## Given passage
____

US-12625907-B2 - Entity cards including descriptive content relating to entities from a video

US12625907B2US 12625907 B2US12625907 B2US 12625907B2US-12625907-B2

Abstract

A computer-implemented method includes: receiving a video and implementing one or more machine-learned models to: identify a plurality of entities from the video, rank the plurality of entities, and generate, based on the rank of the plurality of entities, a first entity card which includes descriptive content relating to a first entity from among the plurality of entities. The first entity corresponds to one or more entities which are ranked highest among the plurality of entities. The method further includes: providing, for presentation on a display device, the video; and providing, for presentation on the display device while the video is being played, the first entity card, in response to the first entity being mentioned in the video.

Inventors

Jonathan Matthew Malmaud
Nicolas Paul-Stringall HIGUERA
Jeff Hsu
Sarah Fay Smith
Gabriel Rubow Culbertson
Runmin Zhao

Assignees

GOOGLE LLC

Dates

Publication Date: 20260512
Application Date: 20240717

Claims (20)

1 . A computer-implemented method, comprising: receiving a video; implementing one or more machine-learned models to: identify a plurality of entities from the video, wherein the one or more machine-learned models are trained to identify a training entity from a training video based on at least one of a number of times the training entity is mentioned in the training video, a relevance of the training entity to a topic in the training video, or a number of times the training entity appears across a corpus of training videos, rank the plurality of entities, wherein the one or more machine-learned models are trained to rank the training entity identified in the training video based on at least one of a likelihood that the training entity is to be searched for when the training video is viewed, the number of times the training entity is mentioned in the training video, the relevance of the training entity to the topic in the training video, or the number of times the training entity appears across the corpus of training videos, and generate, based on the rank of the plurality of entities, a first entity card which includes descriptive content relating to a first entity from among the plurality of entities, wherein the first entity corresponds to one or more entities which are ranked highest among the plurality of entities; providing, for presentation on a display device, the video; and providing, for presentation on the display device while the video is being played, the first entity card, in response to the first entity being mentioned in the video.
2 . The computer-implemented method of claim 1 , wherein implementing the one or more machine-learned models to identify the plurality of entities includes: obtaining training data to train the one or more machine-learned models based on observational data of users conducting searches in response to viewing the video.

____

## Request A
According to the patent page, what causes the first entity card to be presented while the video plays, and why does the card describe that particular entity?
## Request B
Based on the patent page, state whether each statement agrees with it: (i) The entities may be ranked by how likely they are to be searched for when a video is viewed. (ii) The application date is later than the publication date. (iii) In claim 2, training data comes from observing users who conduct searches in response to viewing the video. Answer each with yes or no and quote the deciding words.

Records
____

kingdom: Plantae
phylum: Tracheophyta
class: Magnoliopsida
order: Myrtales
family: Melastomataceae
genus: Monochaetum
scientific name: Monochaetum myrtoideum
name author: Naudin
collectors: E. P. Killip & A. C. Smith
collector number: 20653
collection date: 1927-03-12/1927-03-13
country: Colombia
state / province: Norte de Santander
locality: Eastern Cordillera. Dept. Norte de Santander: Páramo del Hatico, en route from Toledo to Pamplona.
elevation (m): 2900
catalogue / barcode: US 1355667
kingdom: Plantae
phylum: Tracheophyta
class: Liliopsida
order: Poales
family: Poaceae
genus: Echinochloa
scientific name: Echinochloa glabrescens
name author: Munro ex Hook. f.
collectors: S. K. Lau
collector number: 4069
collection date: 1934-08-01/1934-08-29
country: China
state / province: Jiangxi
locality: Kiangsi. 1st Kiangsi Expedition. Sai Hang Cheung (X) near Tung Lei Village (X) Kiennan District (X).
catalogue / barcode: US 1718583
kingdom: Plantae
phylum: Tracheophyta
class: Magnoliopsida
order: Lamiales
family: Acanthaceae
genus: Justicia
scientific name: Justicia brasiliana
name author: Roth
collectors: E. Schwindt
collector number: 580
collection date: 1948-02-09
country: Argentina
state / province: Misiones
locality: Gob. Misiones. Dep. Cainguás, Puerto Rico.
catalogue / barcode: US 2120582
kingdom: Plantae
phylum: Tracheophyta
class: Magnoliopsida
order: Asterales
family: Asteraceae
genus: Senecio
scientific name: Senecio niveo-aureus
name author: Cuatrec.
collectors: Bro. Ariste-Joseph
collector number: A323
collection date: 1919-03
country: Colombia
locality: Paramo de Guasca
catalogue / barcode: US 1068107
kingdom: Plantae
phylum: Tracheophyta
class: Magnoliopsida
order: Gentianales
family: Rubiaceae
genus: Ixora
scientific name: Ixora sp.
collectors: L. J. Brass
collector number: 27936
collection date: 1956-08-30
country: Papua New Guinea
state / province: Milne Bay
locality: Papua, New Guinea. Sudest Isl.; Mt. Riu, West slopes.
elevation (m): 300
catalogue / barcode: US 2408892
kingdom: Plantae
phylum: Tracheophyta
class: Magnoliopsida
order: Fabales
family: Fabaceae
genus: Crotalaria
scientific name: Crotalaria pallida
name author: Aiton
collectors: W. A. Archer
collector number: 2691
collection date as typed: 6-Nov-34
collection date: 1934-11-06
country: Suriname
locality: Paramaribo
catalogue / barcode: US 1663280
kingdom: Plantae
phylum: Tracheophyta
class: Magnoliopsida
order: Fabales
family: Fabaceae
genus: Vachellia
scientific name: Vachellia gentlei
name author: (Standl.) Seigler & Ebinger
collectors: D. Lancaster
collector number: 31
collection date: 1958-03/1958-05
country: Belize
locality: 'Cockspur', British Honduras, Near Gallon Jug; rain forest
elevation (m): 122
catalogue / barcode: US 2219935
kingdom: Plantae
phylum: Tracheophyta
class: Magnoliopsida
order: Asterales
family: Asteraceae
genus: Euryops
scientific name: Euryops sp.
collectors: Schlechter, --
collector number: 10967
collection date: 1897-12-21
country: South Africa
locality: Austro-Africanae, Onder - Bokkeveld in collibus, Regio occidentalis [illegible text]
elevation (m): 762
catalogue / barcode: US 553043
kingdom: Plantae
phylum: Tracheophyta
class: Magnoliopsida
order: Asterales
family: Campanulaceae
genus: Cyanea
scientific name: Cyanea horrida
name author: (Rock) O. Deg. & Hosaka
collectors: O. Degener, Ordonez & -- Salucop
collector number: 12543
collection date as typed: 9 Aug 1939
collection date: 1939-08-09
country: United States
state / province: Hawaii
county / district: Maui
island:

____

## Final answer A
The first entity card is presented in response to the first entity being mentioned in the video. It describes that entity because the card is generated based on the rank of the identified entities, and the first entity corresponds to one or more entities ranked highest among them.

## Final answer B
(i) Yes: "a likelihood that the training entity is to be searched for when the training video is viewed"
(ii) No: "Publication Date: 20260512" and "Application Date: 20240717"
(iii) Yes: "based on observational data of users conducting searches in response to viewing the video"